# Growing grass with limited light



## matthome (Mar 16, 2005)

I live in an urban area in the midwest and have a small patch of dirt out behind my apartment, where I would like to try to grow grass.  The area gets about 2 hours of direct sunlight in the summer (less in spring and fall).  And there's currently nothing growing in the dirt.  

Any recommendations on the following:
1. how to prepare the soil
2. when to plant the grass
3. whether to use seeds or sod
4. what type of grass to grow
5. how much water is needed

THANK YOU!!!


----------



## Joe_T (Apr 5, 2006)

We have similar problems only my home is in central PA.  I have wonderful maple trees that shade my backyard 90% or more of the time.  I've tried everything in the book but it seems that I can either have the trees or grass, but not both.  

After three years of planting every type of shade tolerant grass, I could find, I have given up.  This year I am planning to work on getting shade loving plants to take root in the back.  I made this decision a few weeks ago when I found that last year's latest efforts at a shaded lawn were a failure...again.  This is a new adventure for me so I don't have much to offer in the way of wisdom yet.

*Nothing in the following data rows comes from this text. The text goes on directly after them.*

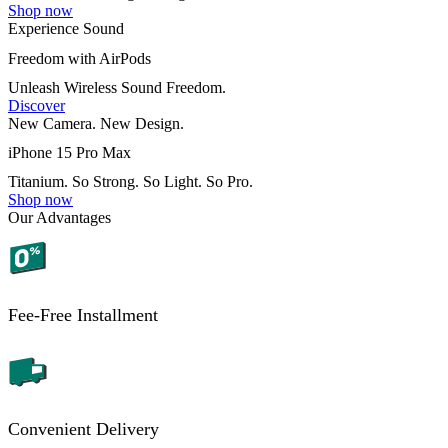
Shop now
Experience Sound
Freedom with AirPods
Unleash Wireless Sound Freedom.
Discover
New Camera. New Design.
iPhone 15 Pro Max
Titanium. So Strong. So Light. So Pro.
Shop now
Our Advantages
Fee-Free Installment
Convenient Delivery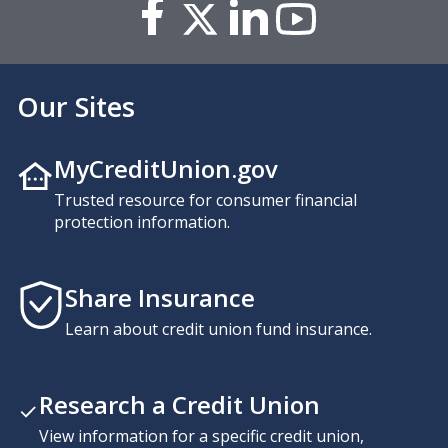
Our Sites
MyCreditUnion.gov
Trusted resource for consumer financial
protection information.
Share Insurance
Learn about credit union fund insurance.
Research a Credit Union
View information for a specific credit union,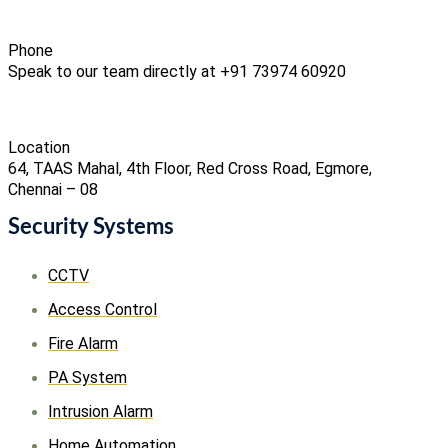
Phone
Speak to our team directly at +91 73974 60920
Location
64, TAAS Mahal, 4th Floor, Red Cross Road, Egmore,
Chennai – 08
Security Systems
CCTV
Access Control
Fire Alarm
PA System
Intrusion Alarm
Home Automation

I know about wanting to get the dirt covered by something green and I encourage you to give grass a try but do a little research on shade gardens.  Supposedly, it is even possible to have a garden pond in the shade...but I am researching that one a bit more


----------



## PaPaDan (Apr 12, 2006)

Matthome, I don't know how large of an area you have, but rough up the surface with a garden rake. You want to get a layer of loose soil on top. Sprinkle a little lime on the area and rake that into the loose soil. Use Creeping red fescue for seed. Sprinkle lightly with water to help sink the seed into the loose soil. You will need to sprinkle a little each day until the seed starts to grow. Then water fairly heavy until lawn is established. Red Fescue is an excellent grass for shaded or high traffic areas.   Now, Joe_T, buddy, i'm affraid your SOL. Maple trees have shallow spreading root systems  and just suck the ground dry of moisture and nutrients. I am just now starting to get some grass to grow in my side yard. Cut down the last Maple tree about 3 years ago. When I bought this house I had a great yard with 2 small (6') maples in the side yard. Each year the trees just about doubled in size and the grass was cut in half. Whithin 6 years there was not a blade of grass left. We kept the area mulched and planted flowers that were watered every single day and fed with miracle grow every 2 weeks. That is all we could do to cover the bare ground.


----------



## bethany14 (Jul 19, 2006)

You'll spend a lot of time, energy, and moolah trying to force grass in.  Give some of these plants a try:
http://www.mortonarb.org/plantinfo/plantclinic/Selection_PlantsShadySites.pdf


----------



## pqglen (Aug 4, 2006)

I think that Korean grass loves the shade. it is that lumpy slow growing grass. I live in SoCal so I dont know how this stuff does in winter. I know it gets pretty cold in Korea. I do know it thrives in shade and will die if it gets to much sun


----------



## catlutz (Aug 25, 2006)

matthome said:
			
		

> I live in an urban area in the midwest and have a small patch of dirt out behind my apartment, where I would like to try to grow grass.  The area gets about 2 hours of direct sunlight in the summer (less in spring and fall).  And there's currently nothing growing in the dirt.
> 
> Any recommendations on the following:
> 1. how to prepare the soil
> ...



Hi Matt:
     I'm was looking over some of the posts because I had a question and I came across your dilemma.  I too had a problem growing grass because the area was surrounded by trees and absolutely no sun.  I decided to try one last time.  I went to the garden center and came across some fertilizer (natural) which was cow manuere (poop) and bought the grass seed designed for high traffic, low sun area.  I dug up the area and mix some of the cow manuere in with the soil then raked it level and spread the grass seed out.  I then put more of the cow manuere (not sure spelling is right with cow poop) on the area and watered.  Because I have dogs I never use any harsh chemicals on my lawn, as I would never live near a golf course because of all the harsh chemicals they use to keep the lawn so beautiful.  But after using the cow poop I swear the very next day I noted growth, I swear, no lie.  Even my neighbors were amazed, they too went out and did exact same thing I did we were all just amazed.  It became the joke of the neighborhood, we would say, "lets get our lawn chairs and watch the grass grow" because literally it would grow about an 1/8 of inch overnight.  Now the smell wasnt that great but that went away in a few days.  So I decided to do some research about using cow manuere as a natural fertilizer and found how the farmers from years ago would rotate thier crops and by doing this the fields that were used one /two years for grazing would now be the most fertile for growing thier crops in this field.  Why, because the cows would graze then poop, over and over again then the farmers would plow these fields mixing all the manuere in thus giving them the best crops ever.  Made sense to me.  Finding the process manuere however can be difficult, you may need to do alot of searching.  I hope that this has helped and wish you luck with growing a lawn.  Thanks Catlutz


----------